- _Instructions for the task_: Select and copy out every line in the records containing "that".

- _The records_:
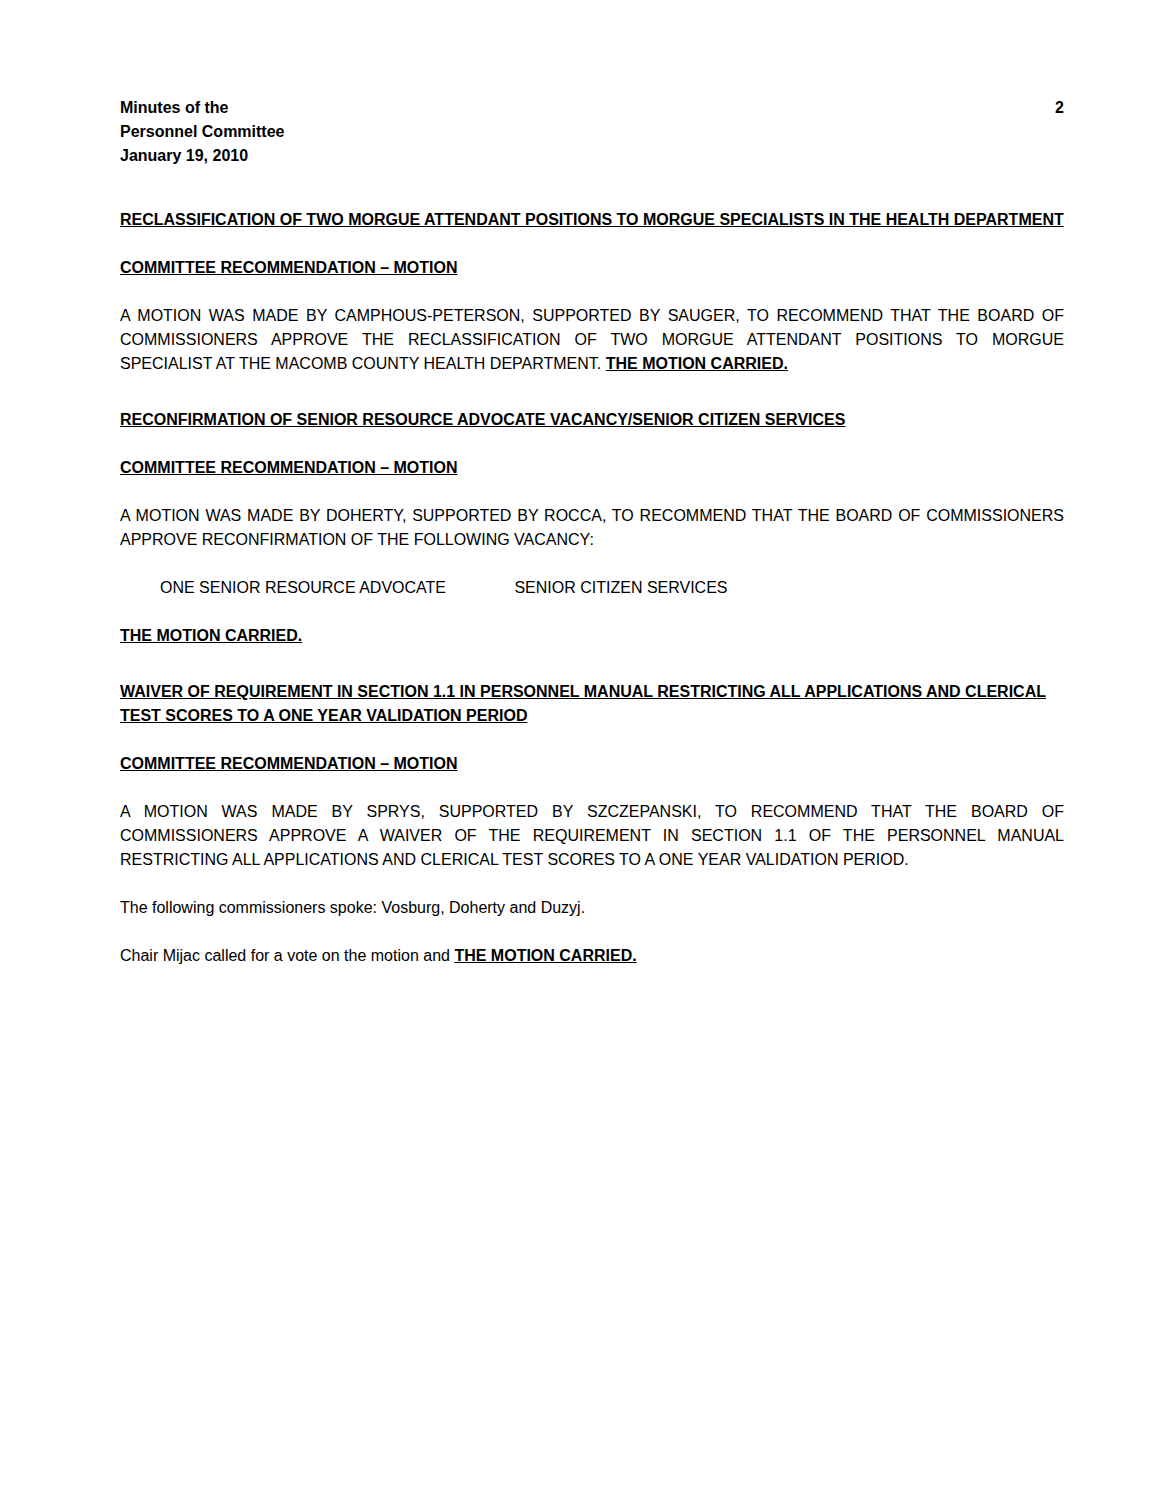2 Minutes of the Personnel Committee January 19, 2010
Reclassification of Two Morgue Attendant Positions to Morgue Specialists in the Health Department
Committee Recommendation – Motion
A motion was made by Camphous-Peterson, supported by Sauger, to recommend that the Board of Commissioners approve the reclassification of two Morgue Attendant positions to Morgue Specialist at the Macomb County Health Department. The motion carried.
Reconfirmation of Senior Resource Advocate Vacancy/Senior Citizen Services
Committee Recommendation – Motion
A motion was made by Doherty, supported by Rocca, to recommend that the Board of Commissioners approve reconfirmation of the following vacancy:
One Senior Resource Advocate Senior Citizen Services
The motion carried.
Waiver of Requirement in Section 1.1 in Personnel Manual Restricting All Applications and Clerical Test Scores to a One Year Validation Period
Committee Recommendation – Motion
A motion was made by Sprys, supported by Szczepanski, to recommend that the Board of Commissioners approve a waiver of the requirement in Section 1.1 of the Personnel Manual restricting all applications and clerical test scores to a one year validation period.
The following commissioners spoke: Vosburg, Doherty and Duzyj.
Chair Mijac called for a vote on the motion and THE MOTION CARRIED.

- _Written solution_:
A motion was made by Camphous-Peterson, supported by Sauger, to recommend that the Board of Commissioners approve the reclassification of two Morgue Attendant positions to Morgue Specialist at the Macomb County Health Department. The motion carried.
A motion was made by Doherty, supported by Rocca, to recommend that the Board of Commissioners approve reconfirmation of the following vacancy:
A motion was made by Sprys, supported by Szczepanski, to recommend that the Board of Commissioners approve a waiver of the requirement in Section 1.1 of the Personnel Manual restricting all applications and clerical test scores to a one year validation period.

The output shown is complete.